A common concern for people considering clinical trials is that they’ll be treated like guinea pigs. In some ways, this is true — participants are closely observed and may have extra tests or treatments that wouldn’t be part of their normal care. But this level of observation is usually for the good. It helps doctors spot potential side effects and monitor how the new treatment works. It also allows researchers to find the best dosage of a drug, which is important because it can reduce side effects and increase its effectiveness. In addition, a study’s participants are often treated by physicians specializing in their type of cancer. Some people choose to participate in clinical trials because their standard (approved) treatments haven’t worked or they can’t tolerate the side effects of those treatments. Others do so because they want to contribute to medical knowledge and advance treatments for others. For many, the benefits of participating in a clinical trial outweigh any risks. However, it’s worth remembering that every treatment underwent a clinical trial, including processing through a laboratory before being approved. It’s also worth noting that if a patient experiences any unexpected or serious side effects, they can withdraw from the trial without giving a reason. To speed up the lab workflow, and help with organization, it is worth using software that specializes in lab information system improvements, to improve workflow efficiency, accuracy, and patient safety.
They’re Looking For a Cure
Some patients participate in clinical trials because they need more than the standard treatment options to work for them. Other patients may feel like they are contributing to medical research and want to help future generations of patients. Some people fear that participating in a trial means being treated like a guinea pig or they’ll get a placebo. While it is true that participants in clinical trials might not receive the best treatment available, they will have access to a new treatment, and their doctor will monitor them closely for side effects. Before they can be approved, new medications must undergo clinical studies. The good news is that the doctors and staff who work on clinical trials are well-versed in the importance of treating their patients with kindness and respect, and they do everything to keep them safe. They also work hard to ensure their research is ethical and benefits the public. Every clinical trial has eligibility criteria guidelines that outline who can and cannot participate in the study. It is to prevent a trial from having too few or too many participants and to ensure that the results will be accurate.
They’re looking for a more personalized treatment.

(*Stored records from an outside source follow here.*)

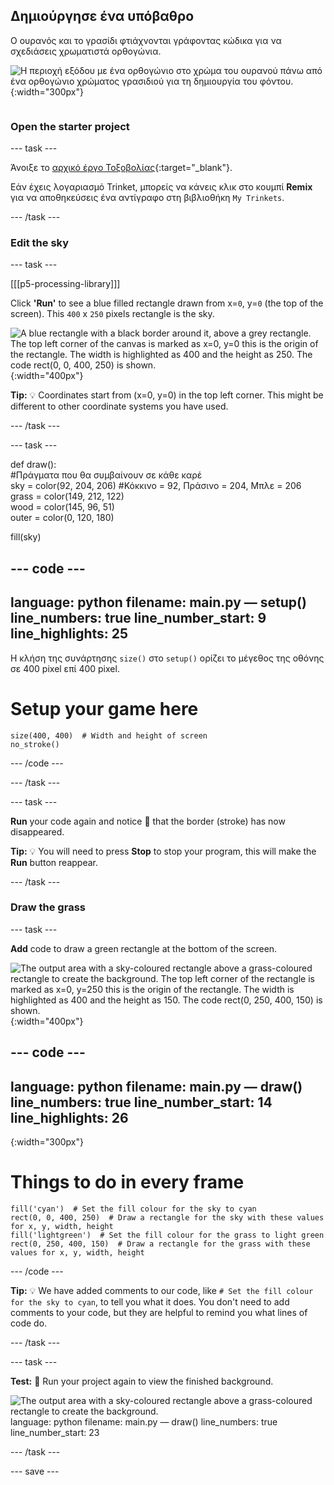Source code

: ## Δημιούργησε ένα υπόβαθρο

<div style="display: flex; flex-wrap: wrap">
<div style="flex-basis: 200px; flex-grow: 1; margin-right: 15px;">
Ο ουρανός και το γρασίδι φτιάχνονται γράφοντας κώδικα για να σχεδιάσεις χρωματιστά ορθογώνια.
</div>
<div>

![Η περιοχή εξόδου με ένα ορθογώνιο στο χρώμα του ουρανού πάνω από ένα ορθογώνιο χρώματος γρασιδιού για τη δημιουργία του φόντου.](images/background.png){:width="300px"}

</div>
</div>

### Open the starter project

--- task ---

Άνοιξε το [αρχικό έργο Τοξοβολίας](https://trinket.io/python/1e11252c65){:target="_blank"}.

Εάν έχεις λογαριασμό Trinket, μπορείς να κάνεις κλικ στο κουμπί **Remix** για να αποθηκεύσεις ένα αντίγραφο στη βιβλιοθήκη `My Trinkets`.

--- /task ---

### Edit the sky

--- task ---

[[[p5-processing-library]]]

Click **'Run'** to see a blue filled rectangle drawn from x=`0`, y=`0` (the top of the screen). This `400` x `250` pixels rectangle is the sky.

![A blue rectangle with a black border around it, above a grey rectangle. The top left corner of the canvas is marked as x=0, y=0 this is the origin of the rectangle. The width is highlighted as 400 and the height as 250. The code rect(0, 0, 400, 250) is shown.](images/sky_stroke.png){:width="400px"}

**Tip:** 💡 Coordinates start from (x=0, y=0) in the top left corner. This might be different to other coordinate systems you have used.

--- /task ---

--- task ---

def draw():     
#Πράγματα που θα συμβαίνουν σε κάθε καρέ     
sky = color(92, 204, 206) #Κόκκινο = 92, Πράσινο = 204, Μπλε = 206     
grass = color(149, 212, 122)     
wood = color(145, 96, 51)     
outer = color(0, 120, 180)

fill(sky)

--- code ---
---
language: python filename: main.py — setup() line_numbers: true line_number_start: 9
line_highlights: 25
---
Η κλήση της συνάρτησης `size()` στο `setup()` ορίζει το μέγεθος της οθόνης σε 400 pixel επί 400 pixel.
# Setup your game here

    size(400, 400)  # Width and height of screen
    no_stroke()

--- /code ---

--- /task ---

--- task ---

**Run** your code again and notice 👀 that the border (stroke) has now disappeared.

**Tip:** 💡 You will need to press **Stop** to stop your program, this will make the **Run** button reappear.

--- /task ---

### Draw the grass

--- task ---

**Add** code to draw a green rectangle at the bottom of the screen.

![The output area with a sky-coloured rectangle above a grass-coloured rectangle to create the background. The top left corner of the rectangle is marked as x=0, y=250 this is the origin of the rectangle. The width is highlighted as 400 and the height as 150. The code rect(0, 250, 400, 150) is shown.](images/green-grass.png){:width="400px"}

--- code ---
---
language: python filename: main.py — draw() line_numbers: true line_number_start: 14
line_highlights: 26
---
{:width="300px"}
# Things to do in every frame

    fill('cyan')  # Set the fill colour for the sky to cyan
    rect(0, 0, 400, 250)  # Draw a rectangle for the sky with these values for x, y, width, height
    fill('lightgreen')  # Set the fill colour for the grass to light green
    rect(0, 250, 400, 150)  # Draw a rectangle for the grass with these values for x, y, width, height

--- /code ---

**Tip:** 💡 We have added comments to our code, like `# Set the fill colour for the sky to cyan`, to tell you what it does. You don't need to add comments to your code, but they are helpful to remind you what lines of code do.

--- /task ---

--- task ---

**Test:** 🔄 Run your project again to view the finished background.

![The output area with a sky-coloured rectangle above a grass-coloured rectangle to create the background.](images/background.png)language: python filename: main.py — draw() line_numbers: true line_number_start: 23

--- /task ---

--- save ---
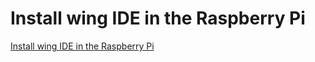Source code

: # Install wing IDE in the Raspberry Pi
[Install wing IDE in the Raspberry Pi](https://aiwithcloud.com/?p=1655)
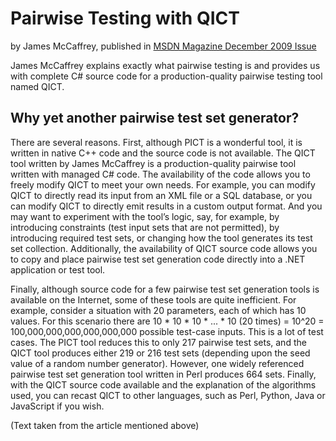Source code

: # Pairwise Testing with QICT
by James McCaffrey, published in [MSDN Magazine December 2009 Issue](http://msdn.microsoft.com/en-us/magazine/ee819137.aspx)

James McCaffrey explains exactly what pairwise testing is and provides us with complete C# source code for a
production-quality pairwise testing tool named QICT.

## Why yet another pairwise test set generator?

There are several reasons.  First, although PICT is a wonderful tool, it is written in native C++ code and the
source code is not available. The QICT tool written by James McCaffrey is a production-quality pairwise tool written
with managed C# code. The availability of the code allows you to freely modify QICT to meet your own needs.
For example, you can modify QICT to directly read its input from an XML file or a SQL database, or you can modify QICT
to directly emit results in a custom output format. And you may want to experiment with the tool’s logic, say,
for example, by introducing constraints (test input sets that are not permitted), by introducing required test sets,
or changing how the tool generates its test set collection. Additionally, the availability of QICT source code allows
you to copy and place pairwise test set generation code directly into a .NET application or test tool.

Finally, although source code for a few pairwise test set generation tools is available on the Internet,
some of these tools are quite inefficient. For example, consider a situation with 20 parameters,
each of which has 10 values.
For this scenario there are 10 * 10 * 10 * ... * 10 (20 times) = 10^20 = 100,000,000,000,000,000,000 possible
test-case inputs. This is a lot of test cases.
The PICT tool reduces this to only 217 pairwise test sets, and the QICT tool produces either 219 or 216 test sets
(depending upon the seed value of a random number generator). However, one widely referenced pairwise test set
generation tool written in Perl produces 664 sets. Finally, with the QICT source code available and the explanation
of the algorithms used, you can recast QICT to other languages, such as Perl, Python, Java or JavaScript if you wish.

(Text taken from the article mentioned above)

Doctors and patients must discuss clinical trials early in their treatment decisions. Some of the biggest concerns for people considering joining a trial are that they will be exposed to additional risks, have to spend more time at appointments, or their insurance might not cover costs. But federal rules and clinical trials protocol help protect patients’ safety and privacy. All the information collected from a patient in a study, including test results and medical history, is kept on special forms or in computer systems with only a code number for identification. Only the people who analyze the data can see your personal information.
Many studies also require participants to meet certain criteria based on things like age, sex, type and stage of the disease, or whether they have a particular version of a gene. It helps reduce the variation in outcomes within a study. While some of these requirements seem like barriers to participation, the research team has thought about making it easier for everyone to join. A good place to start is with the doctor’s office, which can provide more detailed information and support.